#### [ИСХОДНЫЙ ТЕКСТ]
┌──
Впрочем, на этом невротические выгоды перфекциониста не заканчиваются. Посуди сама: если я сам критикую свою работу, считаю ее "неидеальной", мне легче принять критику: "Я сам самый строгий судья своего творчества!" – вскрикивает и трагически заламывает руки. Наконец, есть и третья выгода… Замучив всех и вся своим бесконечным причитанием: "Боже-боже! Гениального творения не получается! Ужас! Я наложу на себя руки!", перфекционист вынуждает окружающих быть благосклонными – одних из сострадания, других – просто потому, что они, судя по его рассказам, ожидали увидеть нечто действительно ужасное, а оказалось, что все не так плохо, как об этом говорил наш господин Перфекционист. В общем, перфекционист, если уж смотреть в корень, это не тот, кому нужен "идеальный результат", а тот, кому нужны наши идеальные реакции на его результат. Хотя, как и любой невротик, он, конечно, в этом никогда не признается.
└──
Сохранённые материалы:
┌──
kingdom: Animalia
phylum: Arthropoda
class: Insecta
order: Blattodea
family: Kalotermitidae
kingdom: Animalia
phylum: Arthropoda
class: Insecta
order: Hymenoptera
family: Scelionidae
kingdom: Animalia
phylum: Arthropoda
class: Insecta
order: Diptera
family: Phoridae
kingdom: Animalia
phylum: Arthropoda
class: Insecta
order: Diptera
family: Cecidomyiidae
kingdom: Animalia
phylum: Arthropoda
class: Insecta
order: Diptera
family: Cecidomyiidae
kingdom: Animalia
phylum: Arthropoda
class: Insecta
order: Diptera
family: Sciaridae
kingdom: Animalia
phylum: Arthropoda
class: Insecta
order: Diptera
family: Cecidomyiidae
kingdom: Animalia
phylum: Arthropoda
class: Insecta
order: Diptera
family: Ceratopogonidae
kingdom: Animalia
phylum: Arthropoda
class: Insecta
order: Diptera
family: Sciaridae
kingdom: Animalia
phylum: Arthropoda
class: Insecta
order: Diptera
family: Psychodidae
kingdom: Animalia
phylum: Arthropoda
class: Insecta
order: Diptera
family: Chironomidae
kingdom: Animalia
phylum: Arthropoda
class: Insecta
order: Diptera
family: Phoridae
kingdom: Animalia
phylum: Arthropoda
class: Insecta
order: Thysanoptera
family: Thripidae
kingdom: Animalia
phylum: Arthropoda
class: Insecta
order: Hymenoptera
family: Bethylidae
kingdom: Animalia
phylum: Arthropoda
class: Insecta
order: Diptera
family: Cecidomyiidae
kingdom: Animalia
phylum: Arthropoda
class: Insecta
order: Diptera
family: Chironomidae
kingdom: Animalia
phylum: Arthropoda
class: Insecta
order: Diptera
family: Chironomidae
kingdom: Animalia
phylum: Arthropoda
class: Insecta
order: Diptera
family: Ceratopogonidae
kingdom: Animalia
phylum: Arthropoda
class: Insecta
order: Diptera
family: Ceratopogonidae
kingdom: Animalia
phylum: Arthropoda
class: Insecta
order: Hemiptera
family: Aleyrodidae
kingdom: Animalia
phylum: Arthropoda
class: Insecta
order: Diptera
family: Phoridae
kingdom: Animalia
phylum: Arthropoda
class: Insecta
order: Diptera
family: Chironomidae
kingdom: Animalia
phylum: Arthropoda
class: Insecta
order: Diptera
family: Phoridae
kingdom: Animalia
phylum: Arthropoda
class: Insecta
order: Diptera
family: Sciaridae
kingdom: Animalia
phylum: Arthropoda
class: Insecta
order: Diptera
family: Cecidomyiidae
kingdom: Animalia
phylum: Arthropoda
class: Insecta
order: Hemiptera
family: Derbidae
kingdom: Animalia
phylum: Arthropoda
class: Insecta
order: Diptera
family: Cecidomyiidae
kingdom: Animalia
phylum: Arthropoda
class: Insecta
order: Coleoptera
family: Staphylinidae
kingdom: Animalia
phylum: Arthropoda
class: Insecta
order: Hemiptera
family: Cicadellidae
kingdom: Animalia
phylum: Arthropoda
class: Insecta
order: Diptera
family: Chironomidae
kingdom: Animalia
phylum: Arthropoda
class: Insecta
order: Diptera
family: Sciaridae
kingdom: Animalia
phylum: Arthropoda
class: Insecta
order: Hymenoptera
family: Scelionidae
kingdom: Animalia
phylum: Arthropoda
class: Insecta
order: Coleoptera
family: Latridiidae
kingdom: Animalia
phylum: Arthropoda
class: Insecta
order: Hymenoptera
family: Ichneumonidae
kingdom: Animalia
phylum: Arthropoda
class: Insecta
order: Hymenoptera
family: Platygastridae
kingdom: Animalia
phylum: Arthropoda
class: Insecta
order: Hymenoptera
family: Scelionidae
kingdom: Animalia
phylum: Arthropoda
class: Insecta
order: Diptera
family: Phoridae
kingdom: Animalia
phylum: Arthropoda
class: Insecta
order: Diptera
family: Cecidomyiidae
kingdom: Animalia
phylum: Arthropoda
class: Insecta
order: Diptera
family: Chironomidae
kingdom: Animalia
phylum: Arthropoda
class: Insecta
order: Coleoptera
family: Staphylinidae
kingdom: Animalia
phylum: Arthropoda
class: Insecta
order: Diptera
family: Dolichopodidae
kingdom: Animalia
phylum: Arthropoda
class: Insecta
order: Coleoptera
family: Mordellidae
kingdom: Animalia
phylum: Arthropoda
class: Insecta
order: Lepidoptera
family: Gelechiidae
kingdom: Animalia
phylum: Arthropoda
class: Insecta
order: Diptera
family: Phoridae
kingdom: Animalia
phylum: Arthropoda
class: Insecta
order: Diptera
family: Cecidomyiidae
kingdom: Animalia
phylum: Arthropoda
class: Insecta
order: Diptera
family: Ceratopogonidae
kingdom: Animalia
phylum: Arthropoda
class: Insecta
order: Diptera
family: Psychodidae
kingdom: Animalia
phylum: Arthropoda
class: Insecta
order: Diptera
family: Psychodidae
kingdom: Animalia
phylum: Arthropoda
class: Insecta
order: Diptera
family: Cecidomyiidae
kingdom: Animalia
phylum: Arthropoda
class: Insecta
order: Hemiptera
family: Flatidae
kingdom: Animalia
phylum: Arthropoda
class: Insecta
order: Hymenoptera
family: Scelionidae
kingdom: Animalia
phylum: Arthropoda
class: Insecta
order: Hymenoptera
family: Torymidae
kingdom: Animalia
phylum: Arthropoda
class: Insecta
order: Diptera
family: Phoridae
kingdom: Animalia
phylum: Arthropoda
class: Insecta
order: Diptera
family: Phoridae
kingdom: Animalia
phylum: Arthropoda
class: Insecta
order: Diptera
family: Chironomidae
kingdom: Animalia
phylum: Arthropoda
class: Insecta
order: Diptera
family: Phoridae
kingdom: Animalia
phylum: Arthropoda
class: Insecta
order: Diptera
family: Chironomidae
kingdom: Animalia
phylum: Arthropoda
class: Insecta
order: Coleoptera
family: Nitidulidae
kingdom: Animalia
└──
#### [НАБОР ЗАДАНИЙ]
(a) Ответьте на вопросы по исходному тексту.
(i) Какими словами перфекционист объявляет себя строгим критиком собственной работы?
(ii) По каким двум причинам окружающие становятся к нему благосклонными?
(iii) Что, по сути, нужно перфекционисту вместо «идеального результата»?
(b) Пожалуйста, перескажите в виде краткого списка абзац исходного текста, начинающийся словами «Впрочем, на этом невротические выгоды», и сохраните его главные факты.

#### [ОТВЕТЫ ПО ЗАДАНИЯМ]
(a)
(i) «Я сам самый строгий судья своего творчества!»
(ii) Одни проявляют благосклонность из сострадания. Другие ожидали по его рассказам увидеть нечто действительно ужасное, а оказалось, что всё не так плохо.
(iii) Ему нужны наши идеальные реакции на его результат.

(b)
- Перфекционисту легче принять критику, если он сам считает свою работу «неидеальной» и называет себя самым строгим судьёй своего творчества.
- Третья выгода: бесконечными причитаниями он вынуждает окружающих быть благосклонными. Одни сочувствуют ему, а другие видят, что результат не так плох, как он рассказывал.
- По сути, перфекционисту нужен не идеальный результат, а наши идеальные реакции на его результат.
- Как любой невротик, он в этом никогда не признается.